Paul Baldock, 26 was left with a 12cm zigzag scar after the mortgage broker dragged the broken glass down his cheek.

Durbridge had drunk seven pints of lager, a Jack Daniels and coke and a bottle of champagne as he celebrated a successful deal at the Relflex bar, in Watling Street, near St Paul’s Cathedral, on February 23, 2008.

Judge Peter Tester, presiding at Southwark Crown Court, said: “The injury caused by the glass was dreadful. The broken glass opened up the whole of the left side of Mr Baldock’s face from his eye down to his chin.”

Following the attack, Mr Baldock was unable to return to work for several months and subsequently left his job.

The court heard how he was out celebrating his girlfriends 24th birthday with family and friends when a row broke-out with Durbridge.

Durbridge told the court the injury was an accident and it was him who had been attacked.

He said: “I didn’t deliberately do anything, but I was trying to get him off me, and that meant maybe striking out at him. What they are alleging is complete lies. It didn’t happen.”

Durbridge, who was found guilty of unlawful wounding last November, was cleared of wounding with intent to cause grievous bodily harm.

On January 19, Durbridge also admitted 12 counts of fraud by submitting false valuations to mortgage providers on houses in Willesden and Harrow between November 2007 and March 2008.

The broker inflated the value of properties when applying for mortgages on behalf of clients.

DC Simon Russen, from the City of London Police, told the Times: “Durbridge’s abuse of his new employer’s trust left lenders exposed to hundreds of thousands of pounds of losses and his personal and professional life in tatters.

“Anyone thinking of cooking the books to secure a bigger bonus or a better job should look long and hard at this case and remind themselves that fraud committed from behind your desk is still a serious crime with serious consequences.”

### [PROBLEM SET]
(a) Please write out everything in the court report from "On January 19, Durbridge" down to "and March 2008.".
(b) According to the court report, how many counts of fraud did Durbridge admit on January 19?

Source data
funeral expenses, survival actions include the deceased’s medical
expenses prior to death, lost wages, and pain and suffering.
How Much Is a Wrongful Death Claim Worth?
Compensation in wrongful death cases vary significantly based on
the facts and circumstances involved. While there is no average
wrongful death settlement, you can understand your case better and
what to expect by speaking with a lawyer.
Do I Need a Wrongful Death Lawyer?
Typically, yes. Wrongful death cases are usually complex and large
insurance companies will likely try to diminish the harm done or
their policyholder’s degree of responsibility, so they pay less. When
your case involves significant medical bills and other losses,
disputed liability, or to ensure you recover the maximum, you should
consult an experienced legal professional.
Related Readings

### [ANSWERS FOR THE TASKS]
(a)
On January 19, Durbridge also admitted 12 counts of fraud by submitting false valuations to mortgage providers on houses in Willesden and Harrow between November 2007 and March 2008.

(b) 12 counts of fraud.